The Kobzar of the Ukraine/Who Was Taras Shevchenko
Who was Taras Shevchenko?
What "Uncle Tom's Cabin" did for the negroes of the United States of America the poems of Shevchenko did for the serfs of Russia. They aroused the conscience of the Russian people, and the persecutions suffered by the poet at the hands of the autocracy awakened their sympathy.
It was two days after the death of Shevchenko that the czar's ukase appeared granting freedom to the serfs. Possibly the dying poet knew it was coming and died the happier on that account.
But in still another way does this man's figure stand out. In the country called the Ukraine is a nation of between thirty and forty millions of people, having a language of their own—the language in which these poems were composed.
This has been, as it were, a nation lost, buried alive one might say, beneath the power of surrounding empires.
They have a terrible history of oppression, alternating with desperate revolts against Polish and Muscovite tyranny.

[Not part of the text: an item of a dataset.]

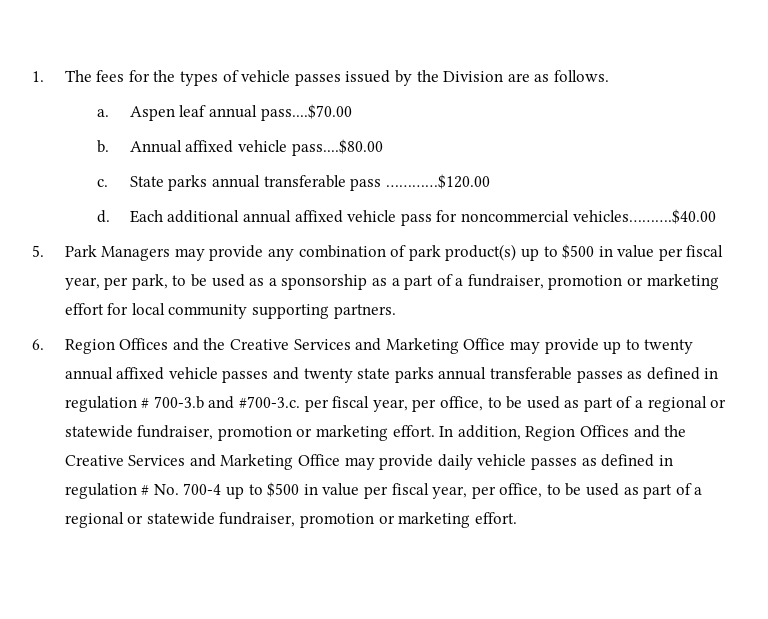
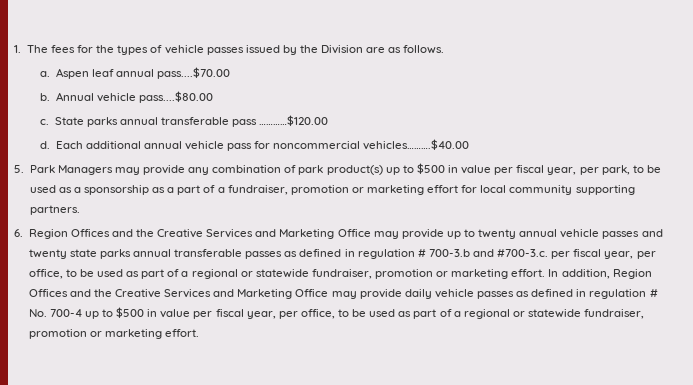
[185,140,234,153] affixed -> (94, 96) none
[294,210,343,223] affixed -> (182, 145) none
[116,367,165,380] affixed -> (558, 233) none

In these poems speaks the struggling soul of a downtrodden people. To our western folk, reared in happier surroundings there is a bitter tang about some of them, somewhat like the taste of olives, to which one must grow accustomed. The Slavonic temperament, too, is given to melancholy and seems to dwell congenially in an atmosphere misty with tears. But he gravely misreads their literature who fails to perceive the grim resolve beneath the sorrow.
In the struggle of the Ukrainians for freedom the spirit of this poet, who was born a serf, remains ever their guiding star.